## Required action
Return all the entries below exactly as they were given.

━━ Data shown

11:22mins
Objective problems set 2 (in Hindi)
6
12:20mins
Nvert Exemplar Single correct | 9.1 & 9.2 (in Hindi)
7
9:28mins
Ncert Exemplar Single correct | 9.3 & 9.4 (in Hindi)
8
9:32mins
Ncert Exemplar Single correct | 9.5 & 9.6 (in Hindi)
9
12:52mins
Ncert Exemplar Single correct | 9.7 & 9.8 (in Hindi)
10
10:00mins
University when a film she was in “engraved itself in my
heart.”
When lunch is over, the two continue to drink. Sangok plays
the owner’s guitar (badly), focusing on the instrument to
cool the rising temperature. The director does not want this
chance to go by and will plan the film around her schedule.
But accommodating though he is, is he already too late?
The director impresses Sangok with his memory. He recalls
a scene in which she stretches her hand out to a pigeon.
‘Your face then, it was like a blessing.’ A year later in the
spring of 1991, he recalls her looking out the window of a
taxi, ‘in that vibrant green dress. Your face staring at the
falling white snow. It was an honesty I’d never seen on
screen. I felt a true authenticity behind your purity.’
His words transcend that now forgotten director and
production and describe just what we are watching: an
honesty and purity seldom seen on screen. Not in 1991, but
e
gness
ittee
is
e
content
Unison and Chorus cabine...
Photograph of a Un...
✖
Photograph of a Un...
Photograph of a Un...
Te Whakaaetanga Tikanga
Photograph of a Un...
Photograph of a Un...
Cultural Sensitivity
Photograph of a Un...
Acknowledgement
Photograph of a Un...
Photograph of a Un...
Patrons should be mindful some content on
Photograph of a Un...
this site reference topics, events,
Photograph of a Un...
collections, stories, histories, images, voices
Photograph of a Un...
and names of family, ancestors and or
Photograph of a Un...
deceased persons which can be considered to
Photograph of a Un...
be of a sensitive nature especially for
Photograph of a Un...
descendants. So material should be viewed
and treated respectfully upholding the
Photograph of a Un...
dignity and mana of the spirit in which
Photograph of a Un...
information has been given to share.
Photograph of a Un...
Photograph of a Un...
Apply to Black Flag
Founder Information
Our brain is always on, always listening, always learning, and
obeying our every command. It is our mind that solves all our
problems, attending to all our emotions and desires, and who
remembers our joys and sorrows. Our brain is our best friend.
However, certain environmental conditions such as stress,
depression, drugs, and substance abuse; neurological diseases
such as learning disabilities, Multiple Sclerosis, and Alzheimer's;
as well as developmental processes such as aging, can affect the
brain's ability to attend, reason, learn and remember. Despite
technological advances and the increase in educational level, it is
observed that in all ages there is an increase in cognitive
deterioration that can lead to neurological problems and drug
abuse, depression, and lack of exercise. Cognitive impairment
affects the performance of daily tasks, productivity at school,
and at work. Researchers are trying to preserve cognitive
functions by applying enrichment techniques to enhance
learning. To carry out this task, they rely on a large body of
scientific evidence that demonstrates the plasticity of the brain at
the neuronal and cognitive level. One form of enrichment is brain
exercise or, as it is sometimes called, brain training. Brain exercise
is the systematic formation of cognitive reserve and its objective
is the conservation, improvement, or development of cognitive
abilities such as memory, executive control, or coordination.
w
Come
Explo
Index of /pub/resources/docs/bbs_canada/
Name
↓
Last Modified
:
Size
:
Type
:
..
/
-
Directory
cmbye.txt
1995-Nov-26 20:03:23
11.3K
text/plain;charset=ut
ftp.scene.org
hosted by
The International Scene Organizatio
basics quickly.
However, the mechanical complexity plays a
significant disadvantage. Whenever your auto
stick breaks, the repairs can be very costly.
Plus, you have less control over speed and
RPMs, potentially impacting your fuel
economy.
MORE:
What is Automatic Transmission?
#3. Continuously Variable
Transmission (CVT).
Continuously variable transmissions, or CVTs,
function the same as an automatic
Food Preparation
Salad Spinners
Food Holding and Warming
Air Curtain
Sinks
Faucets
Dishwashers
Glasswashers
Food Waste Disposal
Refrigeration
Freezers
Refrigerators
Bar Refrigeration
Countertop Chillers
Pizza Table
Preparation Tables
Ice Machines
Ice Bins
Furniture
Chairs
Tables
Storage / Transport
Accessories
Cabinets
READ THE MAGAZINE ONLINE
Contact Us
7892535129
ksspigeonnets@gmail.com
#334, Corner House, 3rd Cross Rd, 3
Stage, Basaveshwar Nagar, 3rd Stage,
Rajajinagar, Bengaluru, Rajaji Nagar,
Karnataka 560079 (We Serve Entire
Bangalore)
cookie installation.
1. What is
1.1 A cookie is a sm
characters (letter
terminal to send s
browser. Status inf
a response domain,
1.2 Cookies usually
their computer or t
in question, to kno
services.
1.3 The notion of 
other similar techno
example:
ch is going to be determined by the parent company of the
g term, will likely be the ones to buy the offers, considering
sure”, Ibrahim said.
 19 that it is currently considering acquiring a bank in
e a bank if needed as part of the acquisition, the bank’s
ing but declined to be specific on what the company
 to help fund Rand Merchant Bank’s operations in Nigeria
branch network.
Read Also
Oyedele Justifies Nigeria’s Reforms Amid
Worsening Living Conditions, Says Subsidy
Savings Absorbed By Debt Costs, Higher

━━━━

## Answer
11:22mins
Objective problems set 2 (in Hindi)
6
12:20mins
Nvert Exemplar Single correct | 9.1 & 9.2 (in Hindi)
7
9:28mins
Ncert Exemplar Single correct | 9.3 & 9.4 (in Hindi)
8
9:32mins
Ncert Exemplar Single correct | 9.5 & 9.6 (in Hindi)
9
12:52mins
Ncert Exemplar Single correct | 9.7 & 9.8 (in Hindi)
10
10:00mins
University when a film she was in “engraved itself in my
heart.”
When lunch is over, the two continue to drink. Sangok plays
the owner’s guitar (badly), focusing on the instrument to
cool the rising temperature. The director does not want this
chance to go by and will plan the film around her schedule.
But accommodating though he is, is he already too late?
The director impresses Sangok with his memory. He recalls
a scene in which she stretches her hand out to a pigeon.
‘Your face then, it was like a blessing.’ A year later in the
spring of 1991, he recalls her looking out the window of a
taxi, ‘in that vibrant green dress. Your face staring at the
falling white snow. It was an honesty I’d never seen on
screen. I felt a true authenticity behind your purity.’
His words transcend that now forgotten director and
production and describe just what we are watching: an
honesty and purity seldom seen on screen. Not in 1991, but
e
gness
ittee
is
e
content
Unison and Chorus cabine...
Photograph of a Un...
✖
Photograph of a Un...
Photograph of a Un...
Te Whakaaetanga Tikanga
Photograph of a Un...
Photograph of a Un...
Cultural Sensitivity
Photograph of a Un...
Acknowledgement
Photograph of a Un...
Photograph of a Un...
Patrons should be mindful some content on
Photograph of a Un...
this site reference topics, events,
Photograph of a Un...
collections, stories, histories, images, voices
Photograph of a Un...
and names of family, ancestors and or
Photograph of a Un...
deceased persons which can be considered to
Photograph of a Un...
be of a sensitive nature especially for
Photograph of a Un...
descendants. So material should be viewed
and treated respectfully upholding the
Photograph of a Un...
dignity and mana of the spirit in which
Photograph of a Un...
information has been given to share.
Photograph of a Un...
Photograph of a Un...
Apply to Black Flag
Founder Information
Our brain is always on, always listening, always learning, and
obeying our every command. It is our mind that solves all our
problems, attending to all our emotions and desires, and who
remembers our joys and sorrows. Our brain is our best friend.
However, certain environmental conditions such as stress,
depression, drugs, and substance abuse; neurological diseases
such as learning disabilities, Multiple Sclerosis, and Alzheimer's;
as well as developmental processes such as aging, can affect the
brain's ability to attend, reason, learn and remember. Despite
technological advances and the increase in educational level, it is
observed that in all ages there is an increase in cognitive
deterioration that can lead to neurological problems and drug
abuse, depression, and lack of exercise. Cognitive impairment
affects the performance of daily tasks, productivity at school,
and at work. Researchers are trying to preserve cognitive
functions by applying enrichment techniques to enhance
learning. To carry out this task, they rely on a large body of
scientific evidence that demonstrates the plasticity of the brain at
the neuronal and cognitive level. One form of enrichment is brain
exercise or, as it is sometimes called, brain training. Brain exercise
is the systematic formation of cognitive reserve and its objective
is the conservation, improvement, or development of cognitive
abilities such as memory, executive control, or coordination.
w
Come
Explo
Index of /pub/resources/docs/bbs_canada/
Name
↓
Last Modified
:
Size
:
Type
:
..
/
-
Directory
cmbye.txt
1995-Nov-26 20:03:23
11.3K
text/plain;charset=ut
ftp.scene.org
hosted by
The International Scene Organizatio
basics quickly.
However, the mechanical complexity plays a
significant disadvantage. Whenever your auto
stick breaks, the repairs can be very costly.
Plus, you have less control over speed and
RPMs, potentially impacting your fuel
economy.
MORE:
What is Automatic Transmission?
#3. Continuously Variable
Transmission (CVT).
Continuously variable transmissions, or CVTs,
function the same as an automatic
Food Preparation
Salad Spinners
Food Holding and Warming
Air Curtain
Sinks
Faucets
Dishwashers
Glasswashers
Food Waste Disposal
Refrigeration
Freezers
Refrigerators
Bar Refrigeration
Countertop Chillers
Pizza Table
Preparation Tables
Ice Machines
Ice Bins
Furniture
Chairs
Tables
Storage / Transport
Accessories
Cabinets
READ THE MAGAZINE ONLINE
Contact Us
7892535129
ksspigeonnets@gmail.com
#334, Corner House, 3rd Cross Rd, 3
Stage, Basaveshwar Nagar, 3rd Stage,
Rajajinagar, Bengaluru, Rajaji Nagar,
Karnataka 560079 (We Serve Entire
Bangalore)
cookie installation.
1. What is
1.1 A cookie is a sm
characters (letter
terminal to send s
browser. Status inf
a response domain,
1.2 Cookies usually
their computer or t
in question, to kno
services.
1.3 The notion of 
other similar techno
example:
ch is going to be determined by the parent company of the
g term, will likely be the ones to buy the offers, considering
sure”, Ibrahim said.
 19 that it is currently considering acquiring a bank in
e a bank if needed as part of the acquisition, the bank’s
ing but declined to be specific on what the company
 to help fund Rand Merchant Bank’s operations in Nigeria
branch network.
Read Also
Oyedele Justifies Nigeria’s Reforms Amid
Worsening Living Conditions, Says Subsidy
Savings Absorbed By Debt Costs, Higher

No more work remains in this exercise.